En resumen: de nuestros actuales «dirigentes», algunos cultivan a sabiendas el único ardor social visible, que es el de quienes esperan la revancha. Otros, por inanidad mental e insolvencia política, coadyuvan con los anteriores mediante una «política» de bamboleos. Unos terceros se empeñan en predicar la tranquilidad, atribuyendo a simple inexperiencia democrática lo que es producto de inmadurez congénita.
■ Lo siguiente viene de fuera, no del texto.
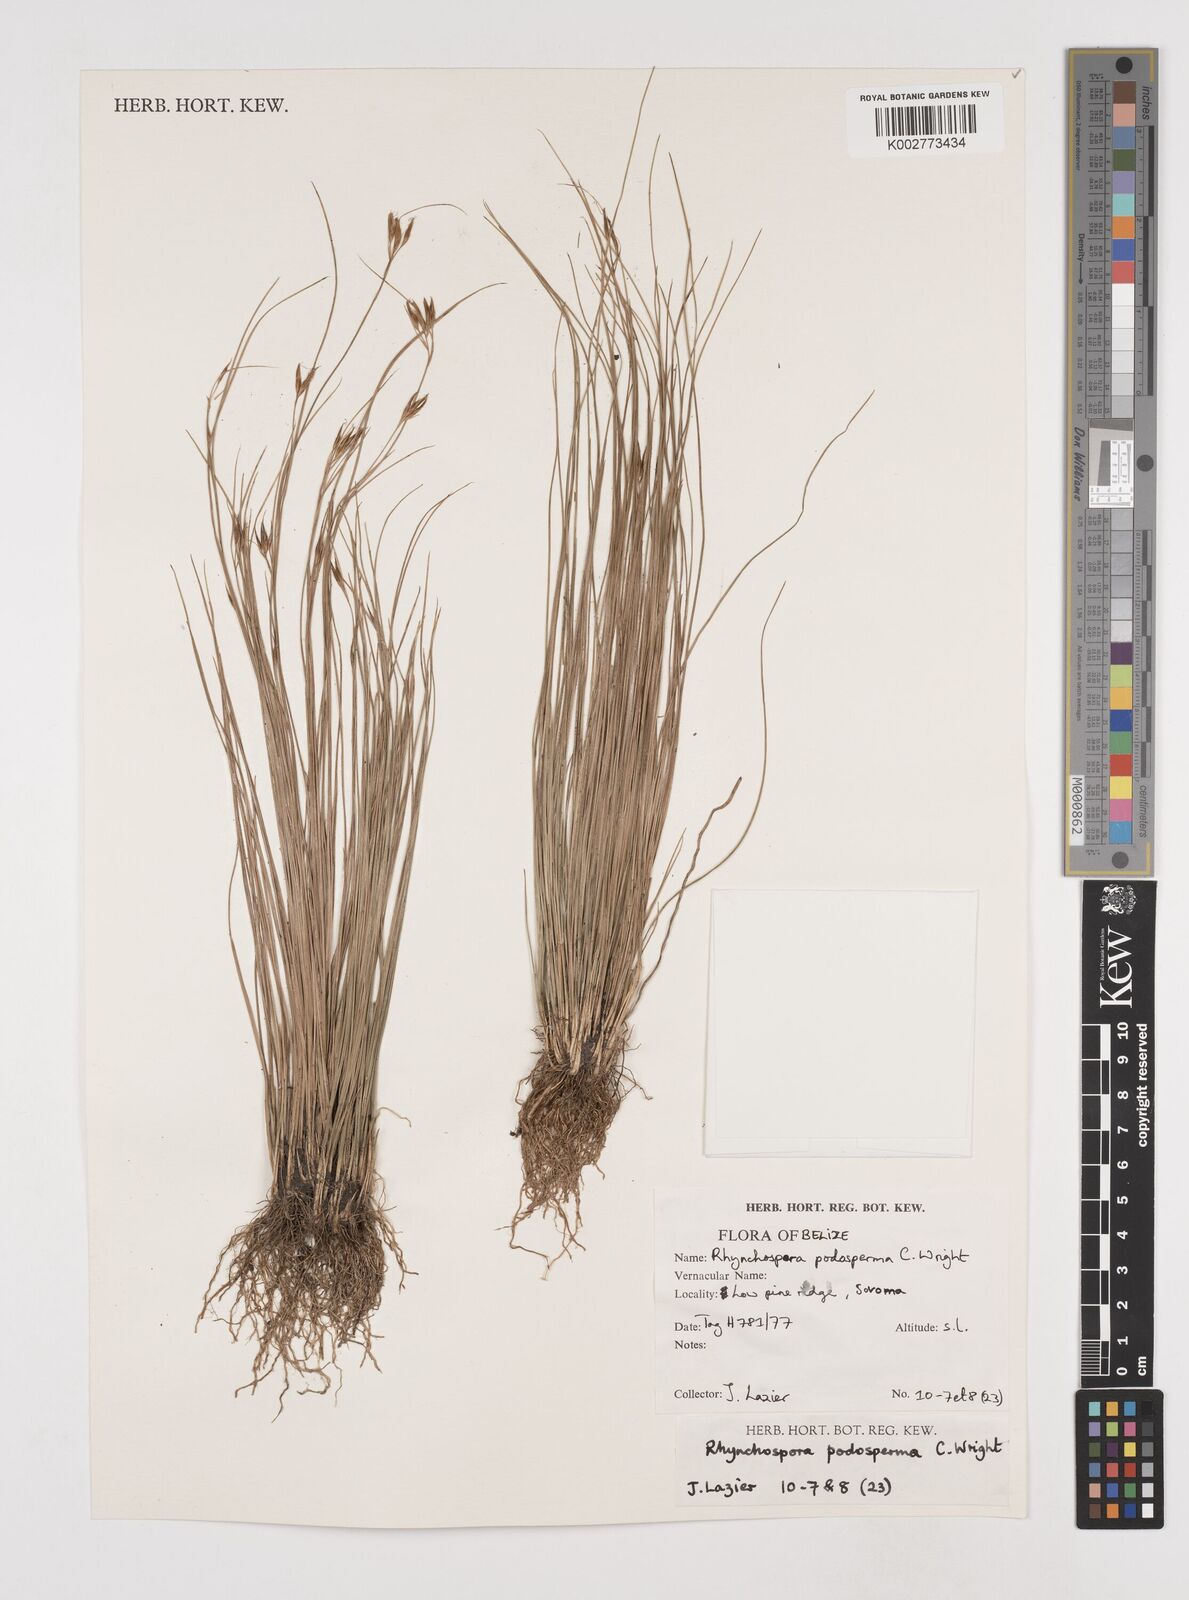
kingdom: Plantae
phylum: Tracheophyta
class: Liliopsida
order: Poales
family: Cyperaceae
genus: Rhynchospora
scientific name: Rhynchospora filiformis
Parece que una gran marea viva nos ha situado velozmente en la pleamar de la insensatez.

Habrá quien diga que juego o que caigo en el catastrofismo cuando más falta hace —según mi propio análisis— inyectar al país grandes dosis de optimismo. Pero no es así. Primero, porque aquí sólo juegan al catastrofismo los que no cumplen con su deber, los que nos chantajean con la catástrofe y los que nos aproximan a ella, Segundo, porque el optimismo no es la autoceguera del avestruz. Tercero; porque, pese a todo, cabe abrigar esperanza: hay muchos buenos trabajadores en todos los ámbitos; hay en el pueblo, si no entusiasmo, si el deseo de sobrevivir y de progresar; y tiene que haber nuevos dirigentes. No pretendidos genios ni menos aún mesías. Sencillamente líderes, carentes de compromisos y de intereses creados. Y con la oportunidad de convocar pronto, sin favorables imágenes publicitarias, pero también sin campañas de desprestigios, a quienes están ansiosos por recobrar la ilusión desvanecida.